The Reminder
- Type: Weekly newspaper
- Owner: Glacier Media
- Publisher: Nancy Johnson
- Editor: Eric Westhaver
- Founded: 1946
- Language: English
- Headquarters: 14 North Ave, Flin Flon, Manitoba, R8A0T2
- Circulation: 4137 (total for 3 editions)
- Website: www.thereminder.ca

= The Reminder (Flin Flon) =

Canadian newspaper in Manitoba

The Reminder (formerly The Flin Flon Daily Reminder and The Daily Reminder) is a weekly newspaper published every Wednesday in Flin Flon, Canada, a city located on the border of Manitoba and Saskatchewan. It is the only locally published newspaper in the area (which includes adjacent Creighton, Saskatchewan, Denare Beach, Saskatchewan and Cranberry Portage, Manitoba).

== History ==

The Reminder was founded as The Flin Flon Daily Reminder on October 16, 1946 by Tom Dobson, an employee of Flin Flon's largest employer, Hudson Bay Mining and Smelting. The first few issues of the Daily Reminder were stapled together at the top corner and handed out to workers coming off shift at the main gate. Originally publishing six days a week, The Reminder competed directly with the community's original newspaper, The Flin Flon Daily Miner, which ended its run in 1966 after a fire struck its headquarters.

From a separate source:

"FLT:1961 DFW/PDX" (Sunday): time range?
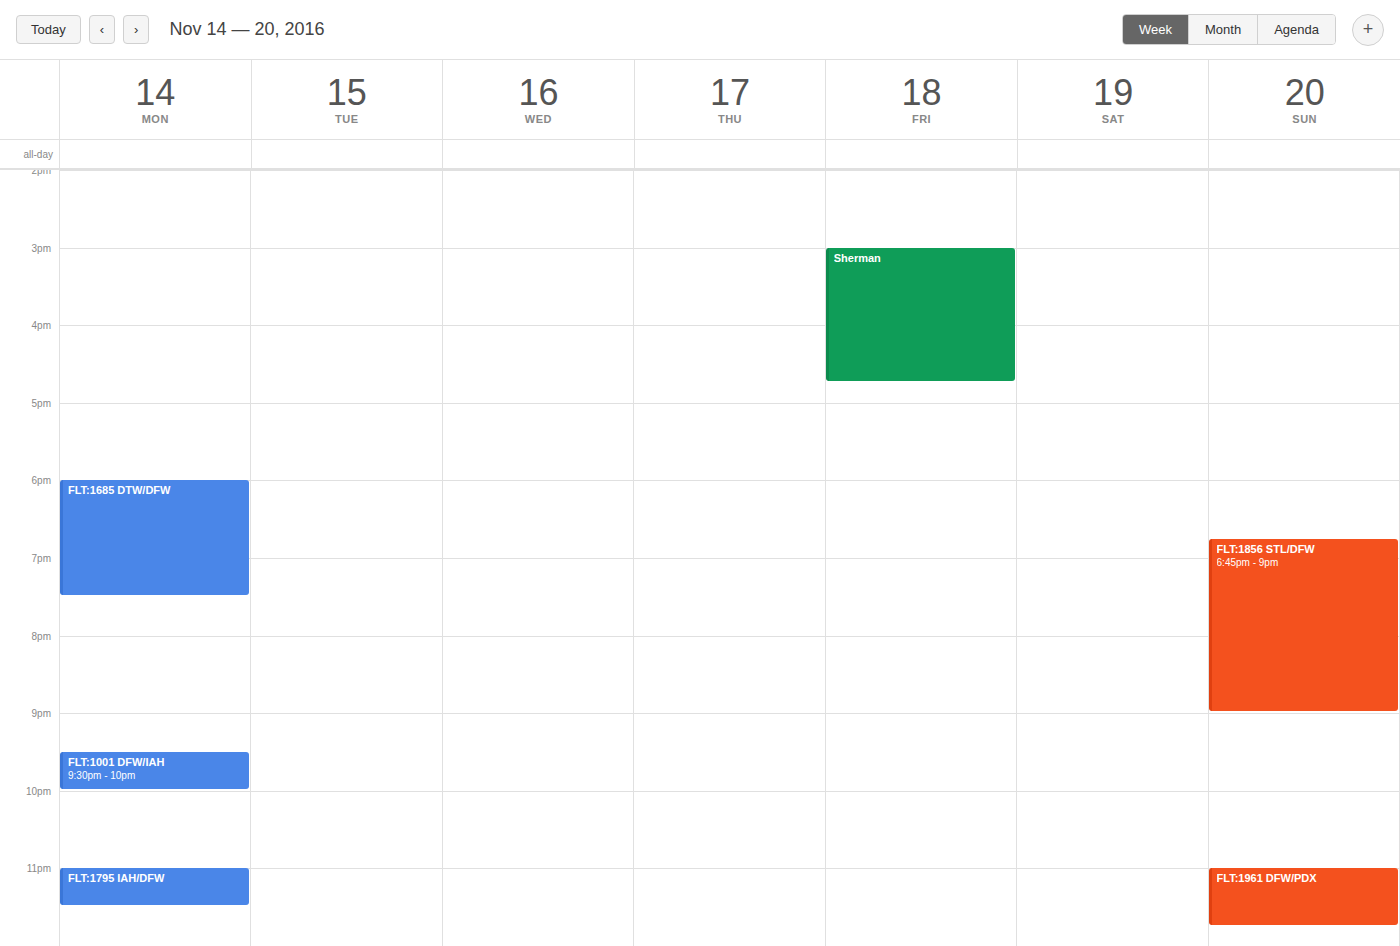
11:00 PM to 11:45 PM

Dobson sold The Reminder in 1989. By then the publication schedule had been cut back to five days a week, Monday to Friday. In 2005, The Reminder became a tri-weekly newspaper with editions every Monday, Wednesday and Friday. It also adopted a larger page format. Within several months, the publication introduced an editorial page that included regular commentary on local affairs. The paper's reduction to a tri-weekly trimmed the number of daily newspapers in the Canadian Prairie provinces from 18 to 17.

The Reminder was later reduced to two editions per week, publishing on Wednesdays and Fridays. The Friday print edition was eliminated in early 2017. The newspaper now publishes an edition every Wednesday, with a website that is updated daily.